Q4: How does selling excess solar energy work?
A: The solar energy generated from your solar system that isn’t used can be exported into the electricity grid to be used by your neighbours. It is up to retailers how much they will pay to purchase this energy from you, so the rate you receive will vary. It could be as low as zero (this happens when demand is very low when excessive amounts of solar energy are being exported into the grid) or as high as $0.12 per kWh.
This works very well for schools as they tend to have surplus energy to sell during holiday periods and the weekends. Visit your retailer’s website to find out what rate they offer or visit Energy Made Easy to compare energy plans from different retailers.
Q5: Is it possible to calculate how much carbon a school with solar will prevent from entering the atmosphere?
A: Yes, for every kWh of solar your installation generates we can calculate the carbon savings. How much carbon your solar system prevents from entering the atmosphere will vary depending on where your school is located (the sunnier the location, the higher the carbon savings). Planet Ark Power installed 200kW of rooftop solar at Bayside College in Victoria, offsetting 133 tons of carbon dioxide emissions each year. Over the lifespan of the panels, that’s the equivalent of planting 444 trees!
Q6: Is solar as reliable as conventional forms of energy?
A: Solar is a very reliable source of energy and is used every day to power all kinds of businesses, schools, homes and even farms. A number of factors can impact how much energy a system is able to generate, including shading, cloud cover and dirt build up on panels. However, when a reputable solar company is contracted these factors will be taken into consideration during the early planning stages. As solar works in conjunction with the electricity grid, solar production varying during the day is not noticeable.

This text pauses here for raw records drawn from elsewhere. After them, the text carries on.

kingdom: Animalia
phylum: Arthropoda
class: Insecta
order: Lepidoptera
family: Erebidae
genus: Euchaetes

Q7: How long do rooftop solar systems last? Do they have to be maintained?
A: Solar panels have a design life of 25 years while good quality inverters can last ten or more years. Rooftop solar needs very little maintenance during its lifetime. Smart monitoring solutions allow owners and operators to monitor solar performance from a smart device from anywhere in the world.
Q8: Do systems have to be purchased outright or can they be leased?
A: Solar PV systems can be purchased outright (Capex), under an operating lease (where you pay principal and interest), or even under a Power Purchase Agreement (where the solar system is owned and operated by a third party that sells the energy to the host at a cheaper rate than an energy retailer).
Q9: What happens to the solar panels at their end of life?
A: Solar panels, frames and inverters can be recycled. There are a number of recycling facilities in Australia that extract the metal, glass and copper from these devices. While solar panel recycling is still in its infancy in Australia, the Federal Government recently listed it as a high priority in the Product Stewardship Investment Fund, which means Australia will hopefully soon have a national recycling scheme for solar panels funded by the product manufacturers.
Q10: Is financial support from the government available to schools?
A: For solar systems under 100kW there is the small-scale technology certificate rebate, and the large-scale generation certificate rebate is available for systems larger than 100kW. Planet Ark Power primarily installs large-scale systems, and our staff can identify any other rebates that may apply in your region. We recommend you discuss the purchase of the solar system with your financial advisor to best structure the purchase agreement to suit your needs and budget.